BEGIN

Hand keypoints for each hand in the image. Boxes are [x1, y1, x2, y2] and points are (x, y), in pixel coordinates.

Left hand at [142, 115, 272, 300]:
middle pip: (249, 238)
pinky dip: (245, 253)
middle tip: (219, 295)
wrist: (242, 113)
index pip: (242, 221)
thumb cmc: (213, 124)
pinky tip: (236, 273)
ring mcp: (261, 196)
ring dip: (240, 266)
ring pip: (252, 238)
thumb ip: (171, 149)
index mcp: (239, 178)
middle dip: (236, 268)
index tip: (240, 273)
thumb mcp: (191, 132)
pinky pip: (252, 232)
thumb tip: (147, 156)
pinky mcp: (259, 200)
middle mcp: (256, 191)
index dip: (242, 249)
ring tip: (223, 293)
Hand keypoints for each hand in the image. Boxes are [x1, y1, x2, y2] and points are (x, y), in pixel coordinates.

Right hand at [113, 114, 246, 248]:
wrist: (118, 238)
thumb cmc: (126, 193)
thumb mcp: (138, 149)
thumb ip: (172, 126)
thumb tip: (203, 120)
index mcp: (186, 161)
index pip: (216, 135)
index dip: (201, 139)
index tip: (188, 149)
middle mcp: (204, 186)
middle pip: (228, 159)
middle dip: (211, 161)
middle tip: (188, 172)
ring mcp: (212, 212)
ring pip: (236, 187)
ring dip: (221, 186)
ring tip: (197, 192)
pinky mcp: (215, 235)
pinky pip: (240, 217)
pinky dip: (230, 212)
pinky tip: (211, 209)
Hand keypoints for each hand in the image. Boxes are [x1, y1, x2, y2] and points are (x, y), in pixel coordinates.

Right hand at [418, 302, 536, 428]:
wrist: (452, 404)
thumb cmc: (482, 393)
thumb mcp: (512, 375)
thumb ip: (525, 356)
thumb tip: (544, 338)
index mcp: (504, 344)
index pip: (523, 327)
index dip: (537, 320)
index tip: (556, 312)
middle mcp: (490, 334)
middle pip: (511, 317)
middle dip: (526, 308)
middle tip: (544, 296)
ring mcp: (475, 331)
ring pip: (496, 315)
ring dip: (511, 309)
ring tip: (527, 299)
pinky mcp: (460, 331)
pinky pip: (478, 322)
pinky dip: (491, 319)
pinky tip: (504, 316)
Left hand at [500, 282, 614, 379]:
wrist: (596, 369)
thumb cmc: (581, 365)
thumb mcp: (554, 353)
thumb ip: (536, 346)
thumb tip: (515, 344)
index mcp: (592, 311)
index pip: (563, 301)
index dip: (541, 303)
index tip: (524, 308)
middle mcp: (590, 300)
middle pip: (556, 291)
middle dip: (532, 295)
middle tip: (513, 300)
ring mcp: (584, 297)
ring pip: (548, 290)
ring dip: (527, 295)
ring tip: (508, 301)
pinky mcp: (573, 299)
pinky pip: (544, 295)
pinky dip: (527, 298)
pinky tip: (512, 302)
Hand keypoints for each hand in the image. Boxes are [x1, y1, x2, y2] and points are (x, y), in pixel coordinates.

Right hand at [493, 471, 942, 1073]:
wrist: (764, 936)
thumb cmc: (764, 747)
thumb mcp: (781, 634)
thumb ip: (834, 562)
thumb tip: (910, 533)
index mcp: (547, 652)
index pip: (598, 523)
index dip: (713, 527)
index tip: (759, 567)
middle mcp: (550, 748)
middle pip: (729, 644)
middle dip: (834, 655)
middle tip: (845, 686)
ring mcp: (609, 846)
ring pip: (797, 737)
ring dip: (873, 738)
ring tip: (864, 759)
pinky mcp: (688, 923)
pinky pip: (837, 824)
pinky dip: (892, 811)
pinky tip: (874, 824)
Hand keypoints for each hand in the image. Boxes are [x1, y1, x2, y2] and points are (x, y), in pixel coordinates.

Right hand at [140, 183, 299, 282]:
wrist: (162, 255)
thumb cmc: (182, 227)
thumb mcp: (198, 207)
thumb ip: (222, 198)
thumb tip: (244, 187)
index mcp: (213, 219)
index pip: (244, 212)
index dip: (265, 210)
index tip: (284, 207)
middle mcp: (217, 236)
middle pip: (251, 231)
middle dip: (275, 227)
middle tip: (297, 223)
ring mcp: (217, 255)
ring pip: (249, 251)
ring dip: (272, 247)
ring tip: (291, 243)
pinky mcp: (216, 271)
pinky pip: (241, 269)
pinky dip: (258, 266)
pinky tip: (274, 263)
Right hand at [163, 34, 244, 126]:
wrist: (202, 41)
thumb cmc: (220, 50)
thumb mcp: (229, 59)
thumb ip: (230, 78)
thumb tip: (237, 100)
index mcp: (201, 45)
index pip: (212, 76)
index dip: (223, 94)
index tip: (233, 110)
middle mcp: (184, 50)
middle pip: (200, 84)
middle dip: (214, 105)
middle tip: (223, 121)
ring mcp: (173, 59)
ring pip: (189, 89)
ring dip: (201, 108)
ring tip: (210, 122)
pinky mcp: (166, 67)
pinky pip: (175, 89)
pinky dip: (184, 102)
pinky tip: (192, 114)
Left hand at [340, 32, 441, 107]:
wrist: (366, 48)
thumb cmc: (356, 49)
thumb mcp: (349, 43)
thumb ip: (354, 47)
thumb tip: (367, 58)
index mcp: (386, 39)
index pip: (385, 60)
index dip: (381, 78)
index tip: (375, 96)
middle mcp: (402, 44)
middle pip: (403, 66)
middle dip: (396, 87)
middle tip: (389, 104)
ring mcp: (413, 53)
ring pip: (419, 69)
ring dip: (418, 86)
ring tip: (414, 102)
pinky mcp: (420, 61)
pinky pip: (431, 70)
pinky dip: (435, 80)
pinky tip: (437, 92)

END

(Your assignment): Only the number is wanted: how many lines in the entries above contain the word "Right"?

(Task solution): 5